## Data for review

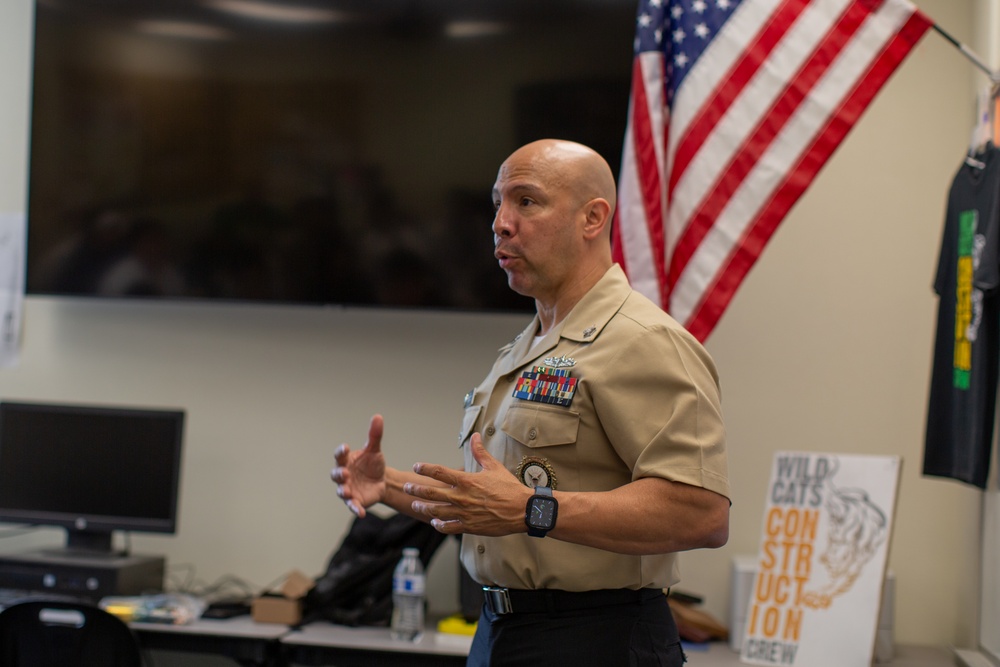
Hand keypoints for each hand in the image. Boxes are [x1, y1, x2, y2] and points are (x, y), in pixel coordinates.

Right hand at [331, 414, 387, 517]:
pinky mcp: (356, 501)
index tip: (345, 447)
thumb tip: (378, 416)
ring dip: (343, 492)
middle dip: (339, 474)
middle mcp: (344, 476)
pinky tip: (360, 513)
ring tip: (346, 492)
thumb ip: (374, 436)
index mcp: (346, 461)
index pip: (340, 456)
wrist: (382, 481)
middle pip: (336, 475)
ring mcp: (348, 489)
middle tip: (344, 473)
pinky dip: (355, 509)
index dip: (341, 452)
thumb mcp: (375, 450)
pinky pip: (353, 506)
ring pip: (341, 491)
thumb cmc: (373, 464)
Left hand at [404, 433, 530, 535]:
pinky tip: (435, 522)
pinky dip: (439, 525)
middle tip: (406, 487)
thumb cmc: (509, 488)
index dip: (425, 468)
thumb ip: (480, 452)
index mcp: (466, 481)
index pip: (439, 472)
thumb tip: (475, 436)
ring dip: (423, 508)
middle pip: (431, 493)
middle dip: (416, 489)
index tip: (416, 466)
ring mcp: (464, 513)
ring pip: (436, 511)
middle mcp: (461, 497)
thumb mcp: (494, 467)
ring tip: (415, 506)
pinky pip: (449, 527)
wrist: (522, 510)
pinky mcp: (469, 526)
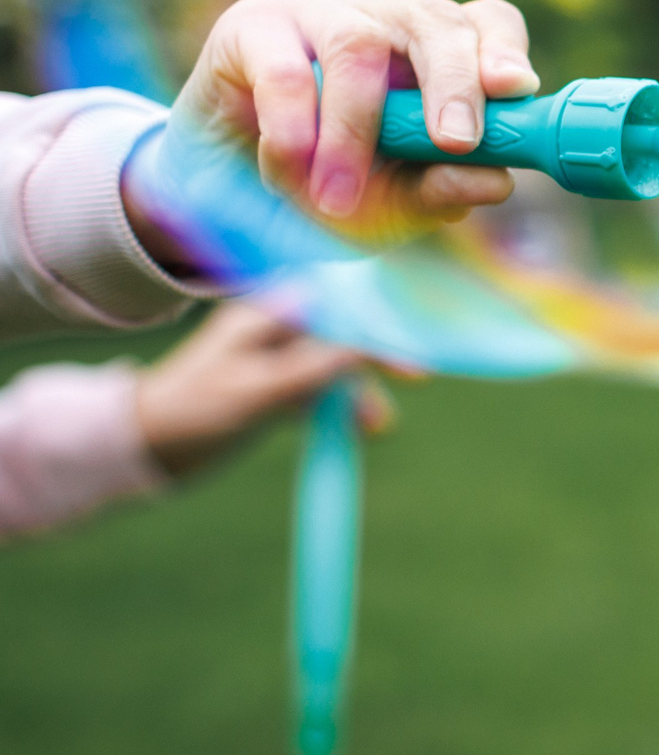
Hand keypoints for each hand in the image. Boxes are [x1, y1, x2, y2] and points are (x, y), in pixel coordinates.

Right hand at [125, 0, 539, 268]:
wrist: (219, 201)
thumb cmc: (321, 193)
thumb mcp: (388, 209)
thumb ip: (437, 194)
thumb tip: (496, 183)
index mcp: (431, 52)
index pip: (485, 21)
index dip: (503, 48)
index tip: (516, 89)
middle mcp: (383, 19)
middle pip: (434, 22)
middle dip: (453, 84)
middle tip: (456, 143)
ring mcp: (318, 13)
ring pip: (358, 44)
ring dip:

## What needs to be done
When every line of the listing has been checked for the string "hand", give only the number of lines that contain it.

## Answer for the task
5